Rev. John McGlothlin.
As a specimen of petty local persecution the case of Rev. J. McGlothlin, a worthy local preacher of the M. E. Church, South, who has long stood high in that part of the State where he resides, will be sufficient for this place.
It was with some reluctance that he yielded to the demands of history enough to furnish the following facts. He is a modest man and shrinks from notoriety.
In 1862 he was residing in Ray county, Mo., when Major Biggers, the Commander of the Post at Richmond, issued an order that no minister of the gospel should preach who did not carry with him the Union flag. A few days after the order came out Mr. McGlothlin was called upon to go to Knoxville, Caldwell county, to procure suitable burial clothing for a Mrs. Tilford, a widow, who died in his neighborhood, as he was the only man available for that service. After the purchases were made and he was ready to return, a Captain Tiffin, of Knoxville, stepped up and asked if he had “reported.” He answered in the negative, and convinced the Captain that there was no order requiring him to report, as he had license to preach. Tho officer then asked him if he had a “flag.” He told him he had not. “Will you get one?” “No,” said he, “I will recognize no State or military authority to prescribe qualifications for the work of the ministry.” The officer at once arrested him. Mr. McGlothlin acquainted Capt. Tiffin at once with the peculiar character of his business in Knoxville, and the necessity of his speedy return, offering at the same time his parole of honor to report to him at any time and place he might designate. This he promptly refused, and the officer said that he would ride out a part of the way with him. When they arrived within a few miles of the house where the dead lay waiting interment, the officer pressed a boy into service and sent the burial clothes to their destination, after detaining them three or four hours on the way.
The minister was not released, even to attend the funeral service, but was kept in close confinement, dinnerless, supperless, bedless and comfortless.
The next day, with over twenty others, he was taken to Richmond and confined in the Fair Grounds and in the old College building for five weeks, and then unconditionally released. The only charge they could bring against him was that he would not take the oath of allegiance, give bond in the sum of $1,000 for his good behavior, and buy a flag to carry about with him as an evidence of his loyalty and a symbol of authority to preach the gospel of Jesus Christ.
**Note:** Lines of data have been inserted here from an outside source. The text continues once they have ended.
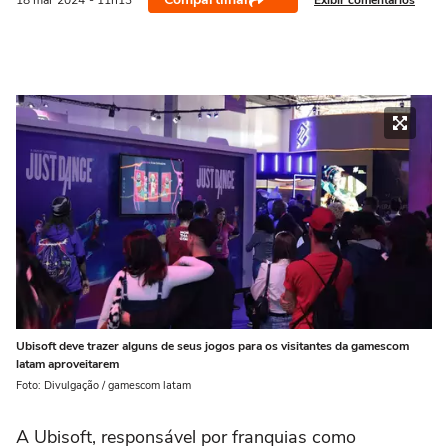
18 mar
2024
- 11h13
Ubisoft deve trazer alguns de seus jogos para os visitantes da gamescom
latam aproveitarem
Foto: Divulgação / gamescom latam
A Ubisoft, responsável por franquias como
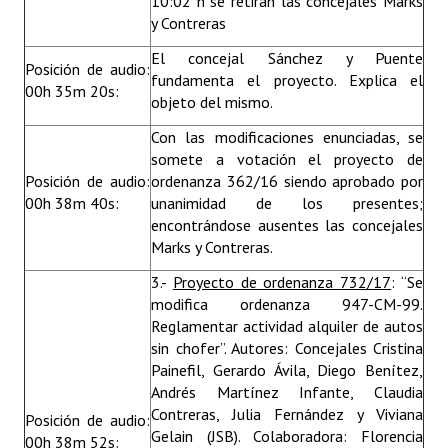
10:02 h se retiran las concejales Marks
y Contreras
El concejal Sánchez y Puente
Posición de audio:
fundamenta el proyecto. Explica el
00h 35m 20s:
objeto del mismo.
Con las modificaciones enunciadas, se
somete a votación el proyecto de
Posición de audio:
ordenanza 362/16 siendo aprobado por
00h 38m 40s:
unanimidad de los presentes;
encontrándose ausentes las concejales
Marks y Contreras.
3.-
Proyecto de ordenanza 732/17
: “Se
modifica ordenanza 947-CM-99.
Reglamentar actividad alquiler de autos
sin chofer”. Autores: Concejales Cristina
Painefil, Gerardo Ávila, Diego Benítez,
Andrés Martínez Infante, Claudia
Contreras, Julia Fernández y Viviana
Posición de audio:
Gelain (JSB). Colaboradora: Florencia
00h 38m 52s:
Few instances of petty persecution in the exercise of a little brief authority can surpass this. It needs no comment, except to add that the minister who was thus made a victim of the narrowest and meanest spitefulness was a high-toned gentleman of unblemished character, against whom even the petty military officers and their spies could never raise an accusation.
Rev. James Penn.
This venerable minister and member of the Missouri Annual Conference, M. E. Church, South, was the subject of a peculiar class of trials during the war. Mr. Penn is one of the oldest and one of the best men in the itinerant ministry in Missouri.
He has furnished to the ministry four sons, all of whom are worthy and useful men. While the father has given his life and his children to the work of the ministry, it is peculiarly gratifying to the Church and their co-laborers of the Missouri Conference that, up to this time, no moral taint has ever rested upon a single member of the family.